## Reading passage
__________

Huge Victory! Northern California Wildlife Is Now Protected From Trapping & Aerial Gunning
A settlement was approved yesterday requiring that the U.S. Department of Agriculture’s Wildlife Services implement numerous protections for wildlife in Northern California, including a ban on traps and aerial gunning in designated wilderness areas.
The settlement also requires Wildlife Services to analyze the environmental impacts of its killing of coyotes, bobcats and other wildlife in 16 counties in Northern California.
Wildlife Services is a multimillion dollar federal program that uses painful leghold traps, snares, poisons and aerial gunning to kill wolves, coyotes, cougars, birds, and other wild animals, primarily to benefit the agriculture and livestock industries.
“This is a big victory for California wildlife targeted by this federal program’s horrifically destructive war on animals,” said Collette Adkins, a Center for Biological Diversity attorney representing the conservation groups involved in the lawsuit. “We’ve saved hundreds of animals that would have suffered and died in traps set by Wildlife Services over the next several years.”

__________

## Extracted records
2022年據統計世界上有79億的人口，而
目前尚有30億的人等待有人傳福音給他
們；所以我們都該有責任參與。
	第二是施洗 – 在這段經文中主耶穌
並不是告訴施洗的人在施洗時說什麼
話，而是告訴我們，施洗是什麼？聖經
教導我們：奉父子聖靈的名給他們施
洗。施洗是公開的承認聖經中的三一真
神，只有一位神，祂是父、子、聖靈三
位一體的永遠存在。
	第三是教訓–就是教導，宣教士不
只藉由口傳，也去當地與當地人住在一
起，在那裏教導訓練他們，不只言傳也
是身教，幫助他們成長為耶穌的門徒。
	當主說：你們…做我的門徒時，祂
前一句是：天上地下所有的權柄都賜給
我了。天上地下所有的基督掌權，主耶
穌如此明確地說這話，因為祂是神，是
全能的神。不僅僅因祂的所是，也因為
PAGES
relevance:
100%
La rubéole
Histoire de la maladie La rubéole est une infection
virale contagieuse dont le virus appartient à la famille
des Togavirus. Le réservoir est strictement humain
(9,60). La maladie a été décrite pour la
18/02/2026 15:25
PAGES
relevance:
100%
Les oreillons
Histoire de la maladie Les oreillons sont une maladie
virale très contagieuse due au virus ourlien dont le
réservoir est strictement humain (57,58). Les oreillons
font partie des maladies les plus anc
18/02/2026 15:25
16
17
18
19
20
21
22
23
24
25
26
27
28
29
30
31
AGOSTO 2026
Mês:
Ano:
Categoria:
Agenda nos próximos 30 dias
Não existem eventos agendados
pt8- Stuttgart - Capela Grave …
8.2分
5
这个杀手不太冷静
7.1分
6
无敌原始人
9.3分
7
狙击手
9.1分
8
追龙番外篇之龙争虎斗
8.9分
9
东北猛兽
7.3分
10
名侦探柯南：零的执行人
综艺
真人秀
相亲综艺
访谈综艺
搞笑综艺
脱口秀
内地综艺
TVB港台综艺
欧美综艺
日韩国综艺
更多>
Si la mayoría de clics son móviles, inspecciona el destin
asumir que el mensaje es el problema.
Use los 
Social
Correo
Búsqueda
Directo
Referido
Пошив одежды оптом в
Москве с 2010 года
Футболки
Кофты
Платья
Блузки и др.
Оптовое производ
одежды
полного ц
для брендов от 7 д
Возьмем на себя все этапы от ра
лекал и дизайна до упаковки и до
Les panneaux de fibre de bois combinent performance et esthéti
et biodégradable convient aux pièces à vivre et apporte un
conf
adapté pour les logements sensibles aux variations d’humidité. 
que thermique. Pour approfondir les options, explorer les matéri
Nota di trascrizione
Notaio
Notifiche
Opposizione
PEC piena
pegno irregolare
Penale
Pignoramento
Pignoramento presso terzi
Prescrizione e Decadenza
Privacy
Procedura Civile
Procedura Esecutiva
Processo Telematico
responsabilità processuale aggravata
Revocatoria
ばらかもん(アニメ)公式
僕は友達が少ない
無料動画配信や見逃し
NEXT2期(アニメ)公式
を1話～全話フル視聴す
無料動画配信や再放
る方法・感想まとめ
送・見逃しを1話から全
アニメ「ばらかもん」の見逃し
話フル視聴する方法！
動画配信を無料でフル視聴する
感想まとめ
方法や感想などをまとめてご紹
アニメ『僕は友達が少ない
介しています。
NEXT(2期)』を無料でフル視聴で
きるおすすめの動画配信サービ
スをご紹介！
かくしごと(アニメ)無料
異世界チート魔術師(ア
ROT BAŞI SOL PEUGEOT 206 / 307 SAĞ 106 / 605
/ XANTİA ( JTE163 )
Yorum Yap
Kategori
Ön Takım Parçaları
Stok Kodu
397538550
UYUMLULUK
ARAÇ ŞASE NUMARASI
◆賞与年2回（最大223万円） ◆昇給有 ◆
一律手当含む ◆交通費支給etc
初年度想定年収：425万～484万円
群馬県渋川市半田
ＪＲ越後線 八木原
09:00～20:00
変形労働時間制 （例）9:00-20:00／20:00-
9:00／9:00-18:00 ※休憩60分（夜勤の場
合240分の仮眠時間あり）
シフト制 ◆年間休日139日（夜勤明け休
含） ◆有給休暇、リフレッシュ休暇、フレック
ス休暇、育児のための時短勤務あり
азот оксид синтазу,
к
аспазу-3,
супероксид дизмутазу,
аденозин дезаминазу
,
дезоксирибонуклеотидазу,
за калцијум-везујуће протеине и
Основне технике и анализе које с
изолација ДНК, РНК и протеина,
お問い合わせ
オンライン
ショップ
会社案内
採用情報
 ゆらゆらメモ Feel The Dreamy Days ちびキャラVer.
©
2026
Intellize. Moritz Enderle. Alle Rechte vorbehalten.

__________

## Problems to work on
1. Copy word for word the part of the article about the Wildlife Services settlement starting with "Huge Victory! Northern" and going on through "designated wilderness areas.".
2. According to the article about the Wildlife Services settlement, in how many Northern California counties must Wildlife Services analyze the environmental impacts of its killing of wildlife?
Base your answers only on the article about the Wildlife Services settlement.

## Per-task outputs
1.
Huge Victory! Northern California Wildlife Is Now Protected From Trapping & Aerial Gunning
A settlement was approved yesterday requiring that the U.S. Department of Agriculture’s Wildlife Services implement numerous protections for wildlife in Northern California, including a ban on traps and aerial gunning in designated wilderness areas.

2. 16 counties